How to avoid these common pay slip mistakes

4 min read

Paying employees correctly, issuing them accurate pay slips and avoiding common payslip mistakes lie at the heart of your responsibilities when it comes to hiring and remunerating staff.

As an employer, you’re at risk of serious consequences if pay slip or renumeration errors are made and discovered. 

You need to get pay and pay slips right every pay cycle, not only for your sake, but for the sake of your staff who deserve precision and fairness.

Know the law

To fully understand your legal obligations when it comes to paying staff and issuing pay slips, you need to refer directly to official government sources, particularly the Fair Work Ombudsman and stipulations set out under Award Agreements (which are often in flux).

How to structure a pay slip and what to include

Pay slips are issued to ensure that every employee is paid correctly and act as a receipt or proof of payment for further record keeping and activity.

These become important documents for employees. For example, employees often use them when they apply for personal loans or credit cards from banks.

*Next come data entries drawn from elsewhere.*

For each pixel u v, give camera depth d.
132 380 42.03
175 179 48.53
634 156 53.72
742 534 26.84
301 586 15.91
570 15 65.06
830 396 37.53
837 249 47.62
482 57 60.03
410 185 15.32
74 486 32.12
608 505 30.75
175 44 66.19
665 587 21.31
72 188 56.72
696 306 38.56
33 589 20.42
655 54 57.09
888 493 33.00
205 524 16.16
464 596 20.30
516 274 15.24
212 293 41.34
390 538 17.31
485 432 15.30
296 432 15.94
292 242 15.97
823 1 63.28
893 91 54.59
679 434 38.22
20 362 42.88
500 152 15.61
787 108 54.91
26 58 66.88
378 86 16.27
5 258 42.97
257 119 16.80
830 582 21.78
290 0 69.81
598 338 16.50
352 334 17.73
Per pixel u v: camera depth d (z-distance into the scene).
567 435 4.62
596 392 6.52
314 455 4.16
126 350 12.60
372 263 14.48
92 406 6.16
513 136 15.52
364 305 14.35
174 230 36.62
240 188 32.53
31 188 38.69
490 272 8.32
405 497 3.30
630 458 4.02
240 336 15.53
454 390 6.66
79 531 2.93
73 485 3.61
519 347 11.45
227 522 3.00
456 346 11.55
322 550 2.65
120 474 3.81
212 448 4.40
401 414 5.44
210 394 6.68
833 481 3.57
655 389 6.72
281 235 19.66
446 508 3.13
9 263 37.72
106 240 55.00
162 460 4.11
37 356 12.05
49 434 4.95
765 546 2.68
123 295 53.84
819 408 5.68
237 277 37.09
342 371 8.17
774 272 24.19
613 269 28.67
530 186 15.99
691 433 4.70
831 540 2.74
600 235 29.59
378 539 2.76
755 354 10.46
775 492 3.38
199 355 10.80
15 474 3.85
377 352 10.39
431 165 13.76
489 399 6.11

According to the Fairwork Ombudsman, a pay slip needs to include the following, so be sure to avoid mistakes in this area:

  • employer’s and employee’s name
  • employer’s ABN
  • pay period
  • date of payment
  • gross and net pay
  • if the employee is paid an hourly rate:
    • the hourly rate
    • hours worked at that rate
    • the total amount of pay at that rate
  • loadings (including casual loading), allowances, bonuses, incentive-based payments, penalty rates or other paid entitlements
  • the pay rate that applied on the last day of employment
  • any deductions from the employee’s pay, including:
  • the amount and details of each deduction
  • the name, or name and number of the fund / account the deduction was paid into
  • superannuation contributions, including:
    • the amount of contributions made during the pay period
    • the name, or the name and number, of the superannuation fund
  • You may choose to include leave balances and annual leave in your pay slips, although this isn’t required.

Issuing pay slips

As an employer, you need to issue a payslip to every employee within one working day of the employee payment being made.

You can either issue a payslip electronically or on paper, however electronic records are preferred – plus they’re more convenient.

You should ensure your pay slip is print-friendly, legible, and clearly structured.

If you require assistance there’s a pay slip template available for your use from the Fair Work Ombudsman.

Costly pay slip mistakes

As an employer, you could potentially face penalties if you commit the following mistakes:

  • Not issuing a pay slip.
  • Not issuing a pay slip within one day of paying your employee.
  • Issuing a pay slip with incorrect information.

Although inadvertent errors have avenues of recourse, you should do everything in your power to never make such easily avoidable payslip mistakes.

Common pay mistakes

Take careful note of the following common pay mistakes, which can (and should) be easily avoided by every employer.

Penalty rates

It’s important to avoid making pay mistakes relating to penalty rates. It’s essential you understand and comply with the rules associated with penalty rate calculation and overtime pay.

Erroneous pay rates

Knowing and correctly applying pay rates, according to awards is extremely important.
Be sure you don’t make any mistakes around the correct payment of wages according to the applicable award rate or your agreement with employees.

If you need assistance clarifying industry awards, refer to the Fair Work Ombudsman’s useful Find My Award Tool.

Not issuing and recording correct pay slips

Ensure you’re issuing correct pay slips, on time, with correct information while also ensuring you’re keeping your own records of these pay slips as well.

Single Touch Payroll (STP)

In previous years, you wouldn’t only issue regular pay slips throughout the year but would also issue an end-of-financial year payment summary for the purposes of your employee’s tax return.

Under STP, you no longer need to do this.

Your employee’s payment summary (or income statement) for the financial year will instead be made available on their MyGov account automatically.